Please retype the records below exactly as they appear, leaving out every picture.

------------

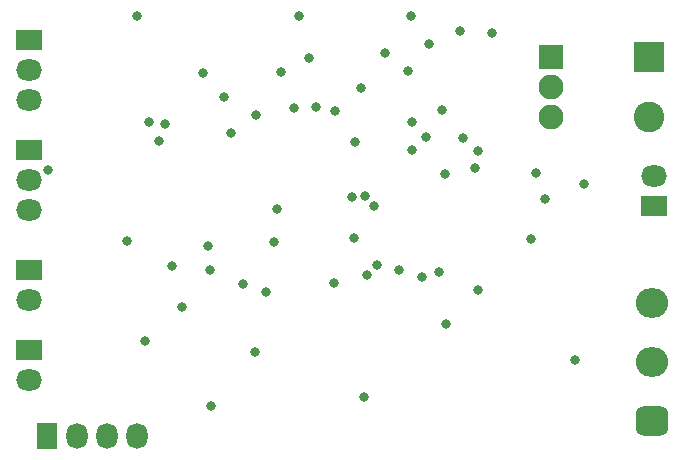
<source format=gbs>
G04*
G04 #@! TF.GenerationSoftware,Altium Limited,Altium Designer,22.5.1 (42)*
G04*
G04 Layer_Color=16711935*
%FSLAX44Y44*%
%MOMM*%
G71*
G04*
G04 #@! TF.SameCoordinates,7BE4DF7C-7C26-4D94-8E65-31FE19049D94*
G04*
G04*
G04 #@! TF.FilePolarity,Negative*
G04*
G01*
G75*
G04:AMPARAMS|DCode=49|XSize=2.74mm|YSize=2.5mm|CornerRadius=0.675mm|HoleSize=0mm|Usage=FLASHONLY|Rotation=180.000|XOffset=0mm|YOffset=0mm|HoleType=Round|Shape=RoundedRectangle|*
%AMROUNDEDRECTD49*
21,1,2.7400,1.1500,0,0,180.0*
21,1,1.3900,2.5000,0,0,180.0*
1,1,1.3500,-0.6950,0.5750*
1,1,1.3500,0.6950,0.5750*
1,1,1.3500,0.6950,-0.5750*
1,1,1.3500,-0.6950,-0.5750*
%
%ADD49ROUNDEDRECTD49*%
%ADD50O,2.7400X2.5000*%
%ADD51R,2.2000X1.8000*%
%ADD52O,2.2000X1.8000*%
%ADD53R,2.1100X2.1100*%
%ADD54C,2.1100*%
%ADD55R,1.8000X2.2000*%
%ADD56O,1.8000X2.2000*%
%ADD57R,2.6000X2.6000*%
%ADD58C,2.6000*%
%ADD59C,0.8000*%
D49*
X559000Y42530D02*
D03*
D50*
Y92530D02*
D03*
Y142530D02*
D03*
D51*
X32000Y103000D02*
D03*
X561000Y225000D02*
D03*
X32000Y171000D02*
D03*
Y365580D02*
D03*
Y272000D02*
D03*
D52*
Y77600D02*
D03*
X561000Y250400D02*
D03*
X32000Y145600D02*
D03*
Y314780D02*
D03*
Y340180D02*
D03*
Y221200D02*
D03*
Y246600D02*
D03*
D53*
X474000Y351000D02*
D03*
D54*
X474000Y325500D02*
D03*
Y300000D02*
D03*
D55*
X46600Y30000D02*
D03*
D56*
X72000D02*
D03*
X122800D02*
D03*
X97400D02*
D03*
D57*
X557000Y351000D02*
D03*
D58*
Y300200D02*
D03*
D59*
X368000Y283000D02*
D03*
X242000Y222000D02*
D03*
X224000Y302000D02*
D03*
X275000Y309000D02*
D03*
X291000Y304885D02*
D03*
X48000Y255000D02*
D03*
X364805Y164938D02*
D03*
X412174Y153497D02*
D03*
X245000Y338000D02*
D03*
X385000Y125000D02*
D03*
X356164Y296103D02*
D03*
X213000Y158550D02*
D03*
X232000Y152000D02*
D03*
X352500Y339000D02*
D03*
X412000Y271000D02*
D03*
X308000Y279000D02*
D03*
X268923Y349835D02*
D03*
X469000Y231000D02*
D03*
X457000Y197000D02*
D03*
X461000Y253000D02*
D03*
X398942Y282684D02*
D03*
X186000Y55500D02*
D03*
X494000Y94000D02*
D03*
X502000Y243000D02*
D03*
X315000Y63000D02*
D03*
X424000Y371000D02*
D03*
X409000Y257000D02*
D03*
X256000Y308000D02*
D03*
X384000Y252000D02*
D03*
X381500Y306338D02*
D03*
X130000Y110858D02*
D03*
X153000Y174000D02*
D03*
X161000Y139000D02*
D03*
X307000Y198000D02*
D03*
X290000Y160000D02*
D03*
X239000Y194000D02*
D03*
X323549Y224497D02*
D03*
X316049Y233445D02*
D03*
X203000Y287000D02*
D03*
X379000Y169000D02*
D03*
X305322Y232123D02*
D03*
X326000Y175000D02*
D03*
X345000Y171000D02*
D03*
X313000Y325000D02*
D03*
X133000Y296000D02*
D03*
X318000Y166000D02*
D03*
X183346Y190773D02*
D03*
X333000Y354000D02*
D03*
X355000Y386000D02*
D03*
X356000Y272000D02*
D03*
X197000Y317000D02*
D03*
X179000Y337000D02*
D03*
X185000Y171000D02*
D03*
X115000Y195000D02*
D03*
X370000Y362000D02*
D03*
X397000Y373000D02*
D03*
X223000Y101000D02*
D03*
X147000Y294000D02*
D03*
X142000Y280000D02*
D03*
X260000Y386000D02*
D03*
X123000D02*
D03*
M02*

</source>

------------

# OUTPUT
<source format=gbs>
G04*
G04 #@! TF.GenerationSoftware,Altium Limited,Altium Designer,22.5.1 (42)*
G04*
G04 Layer_Color=16711935*
%FSLAX44Y44*%
%MOMM*%
G71*
G04*
G04 #@! TF.SameCoordinates,7BE4DF7C-7C26-4D94-8E65-31FE19049D94*
G04*
G04*
G04 #@! TF.FilePolarity,Negative*
G04*
G01*
G75*
G04:AMPARAMS|DCode=49|XSize=2.74mm|YSize=2.5mm|CornerRadius=0.675mm|HoleSize=0mm|Usage=FLASHONLY|Rotation=180.000|XOffset=0mm|YOffset=0mm|HoleType=Round|Shape=RoundedRectangle|*
%AMROUNDEDRECTD49*
21,1,2.7400,1.1500,0,0,180.0*
21,1,1.3900,2.5000,0,0,180.0*
1,1,1.3500,-0.6950,0.5750*
1,1,1.3500,0.6950,0.5750*
1,1,1.3500,0.6950,-0.5750*
1,1,1.3500,-0.6950,-0.5750*
%
%ADD49ROUNDEDRECTD49*%
%ADD50O,2.7400X2.5000*%
%ADD51R,2.2000X1.8000*%
%ADD52O,2.2000X1.8000*%
%ADD53R,2.1100X2.1100*%
%ADD54C,2.1100*%
%ADD55R,1.8000X2.2000*%
%ADD56O,1.8000X2.2000*%
%ADD57R,2.6000X2.6000*%
%ADD58C,2.6000*%
%ADD59C,0.8000*%
D49*
X559000Y42530D02*
D03*
D50*
Y92530D02*
D03*
Y142530D02*
D03*
D51*
X32000Y103000D02*
D03*
X561000Y225000D02*
D03*
X32000Y171000D02*
D03*
Y365580D02*
D03*
Y272000D02*
D03*
D52*
Y77600D02*
D03*
X561000Y250400D02*
D03*
X32000Y145600D02*
D03*
Y314780D02*
D03*
Y340180D02*
D03*
Y221200D02*
D03*
Y246600D02*
D03*
D53*
X474000Y351000D02*
D03*
D54*
X474000Y325500D02*
D03*
Y300000D02*
D03*
D55*
X46600Y30000D02*
D03*
D56*
X72000D02*
D03*
X122800D02*
D03*
X97400D02*
D03*
D57*
X557000Y351000D02*
D03*
D58*
Y300200D02*
D03*
D59*
X368000Y283000D02*
D03*
X242000Y222000D02*
D03*
X224000Y302000D02*
D03*
X275000Y309000D02*
D03*
X291000Y304885D02*
D03*
X48000Y255000D02*
D03*
X364805Y164938D02*
D03*
X412174Y153497D02*
D03*
X245000Y338000D02*
D03*
X385000Y125000D02*
D03*
X356164Y296103D02*
D03*
X213000Y158550D02*
D03*
X232000Y152000D02*
D03*
X352500Y339000D02*
D03*
X412000Y271000D02*
D03*
X308000Y279000D02*
D03*
X268923Y349835D02*
D03*
X469000Y231000D02*
D03*
X457000Y197000D02*
D03*
X461000Y253000D02*
D03*
X398942Y282684D02*
D03*
X186000Y55500D02*
D03*
X494000Y94000D02*
D03*
X502000Y243000D02*
D03*
X315000Y63000D02*
D03*
X424000Y371000D02*
D03*
X409000Y257000D02*
D03*
X256000Y308000D02*
D03*
X384000Y252000D02*
D03*
X381500Y306338D02*
D03*
X130000Y110858D02*
D03*
X153000Y174000D02*
D03*
X161000Y139000D02*
D03*
X307000Y198000D02*
D03*
X290000Y160000D02*
D03*
X239000Y194000D02*
D03*
X323549Y224497D02*
D03*
X316049Y233445D02*
D03*
X203000Y287000D02*
D03*
X379000Y169000D02*
D03*
X305322Y232123D02*
D03*
X326000Y175000D02*
D03*
X345000Y171000D02*
D03*
X313000Y325000D02*
D03*
X133000Y296000D02*
D03*
X318000Y166000D02*
D03*
X183346Y190773D02*
D03*
X333000Y354000D02*
D03*
X355000Y386000D02*
D03*
X356000Y272000D02*
D03*
X197000Y317000D02*
D03*
X179000Y337000D02*
D03*
X185000Y171000D02*
D03*
X115000Y195000D02*
D03*
X370000Y362000D02*
D03*
X397000Y373000D02*
D03*
X223000Y101000D02*
D03*
X147000Y294000D02*
D03*
X142000Y280000D02*
D03*
X260000Y386000D02*
D03*
X123000D02*
D03*
M02*

</source>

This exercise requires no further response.